Inhibition of RAC1 activator DOCK2 ameliorates cholestatic liver injury via regulating macrophage polarisation and hepatic stellate cell activation

The Rho GTPase Rac family small GTPase 1 (RAC1) is considered a promising fibrotic therapeutic target, but the role of its activator, dedicator of cytokinesis 2 (DOCK2), in liver fibrosis is largely unknown. This study aimed to investigate the expression and role of DOCK2 in cholestasis-induced liver fibrosis and to further explore the potential mechanisms.

In summary, this study demonstrates for the first time that the RAC1 activator DOCK2 regulates M1 macrophage polarisation and hepatic stellate cell activation to promote cholestasis-induced liver inflammation and fibrosis, suggesting that DOCK2 may be a potential therapeutic target in cholestatic liver injury.

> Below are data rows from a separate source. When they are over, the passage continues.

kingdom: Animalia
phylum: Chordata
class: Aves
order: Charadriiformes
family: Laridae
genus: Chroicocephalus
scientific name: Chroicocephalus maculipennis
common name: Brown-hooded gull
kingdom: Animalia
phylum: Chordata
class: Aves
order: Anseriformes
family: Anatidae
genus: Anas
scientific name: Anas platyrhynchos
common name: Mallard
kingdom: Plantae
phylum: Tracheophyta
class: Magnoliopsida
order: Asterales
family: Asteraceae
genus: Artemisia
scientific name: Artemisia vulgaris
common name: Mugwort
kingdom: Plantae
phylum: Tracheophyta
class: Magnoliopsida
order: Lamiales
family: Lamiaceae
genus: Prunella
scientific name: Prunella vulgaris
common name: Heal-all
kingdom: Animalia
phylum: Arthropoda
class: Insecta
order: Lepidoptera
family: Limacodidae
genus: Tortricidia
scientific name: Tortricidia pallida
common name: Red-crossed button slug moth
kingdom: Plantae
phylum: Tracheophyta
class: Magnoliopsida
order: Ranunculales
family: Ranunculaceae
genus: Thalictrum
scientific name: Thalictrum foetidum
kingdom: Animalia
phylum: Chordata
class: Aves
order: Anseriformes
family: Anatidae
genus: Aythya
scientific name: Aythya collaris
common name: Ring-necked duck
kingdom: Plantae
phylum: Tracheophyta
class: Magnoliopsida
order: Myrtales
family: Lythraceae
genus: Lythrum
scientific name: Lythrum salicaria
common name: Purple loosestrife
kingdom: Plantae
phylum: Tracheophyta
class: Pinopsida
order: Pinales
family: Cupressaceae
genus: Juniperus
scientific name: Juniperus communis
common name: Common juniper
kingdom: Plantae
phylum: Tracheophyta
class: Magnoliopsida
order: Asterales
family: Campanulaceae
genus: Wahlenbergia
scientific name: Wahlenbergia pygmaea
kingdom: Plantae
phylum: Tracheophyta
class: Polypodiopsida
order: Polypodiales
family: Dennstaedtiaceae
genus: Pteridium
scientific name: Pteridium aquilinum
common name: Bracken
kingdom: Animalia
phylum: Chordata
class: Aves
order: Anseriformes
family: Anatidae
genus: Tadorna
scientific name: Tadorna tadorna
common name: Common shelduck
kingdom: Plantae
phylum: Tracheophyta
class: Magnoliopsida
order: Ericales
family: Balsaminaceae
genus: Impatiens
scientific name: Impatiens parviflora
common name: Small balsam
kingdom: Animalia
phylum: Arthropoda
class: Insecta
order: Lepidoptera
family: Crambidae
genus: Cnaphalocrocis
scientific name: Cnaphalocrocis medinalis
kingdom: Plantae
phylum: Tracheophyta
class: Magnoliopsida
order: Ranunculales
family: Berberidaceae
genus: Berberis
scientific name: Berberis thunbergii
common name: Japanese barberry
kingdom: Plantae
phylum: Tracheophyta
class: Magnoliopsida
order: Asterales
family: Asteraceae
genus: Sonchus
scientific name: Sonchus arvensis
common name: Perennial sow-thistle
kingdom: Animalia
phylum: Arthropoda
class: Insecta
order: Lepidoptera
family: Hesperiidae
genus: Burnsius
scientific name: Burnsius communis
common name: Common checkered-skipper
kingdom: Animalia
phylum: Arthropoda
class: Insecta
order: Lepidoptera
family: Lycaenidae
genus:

Cholestasis was induced in male C57BL/6 mice by bile duct ligation (BDL). DOCK2 knockdown was achieved by tail vein injection of adenovirus containing DOCK2-targeting shRNA. The effect of DOCK2 knockdown on cholestatic liver injury was evaluated at different time points after BDL. Hepatic DOCK2 expression gradually increased after BDL. Knockdown of DOCK2 reduced the necrotic area in BDL liver and downregulated serum levels of liver injury indicators. At 3d post-BDL (acute phase), DOCK2 knockdown alleviated M1 macrophage inflammation in the liver, as evidenced by reduced infiltrating iNOS + macrophages and inflammatory cytokines and mitigated NLRP3 inflammasome activation. At 14d post-BDL (chronic phase), DOCK2 knockdown suppressed hepatic stellate cell (HSC) activation and liver fibrosis as indicated by decreased α-SMA + HSCs and extracellular matrix deposition. In vitro experiments further demonstrated that DOCK2 knockdown suppressed M1 macrophage polarisation and HSC to myofibroblast transition, accompanied by inhibition of RAC1 activation. Conclusions: In summary, this study demonstrates for the first time that the RAC1 activator DOCK2 regulates M1 macrophage polarisation and hepatic stellate cell activation to promote cholestasis-induced liver inflammation and fibrosis, suggesting that DOCK2 may be a potential therapeutic target in cholestatic liver injury.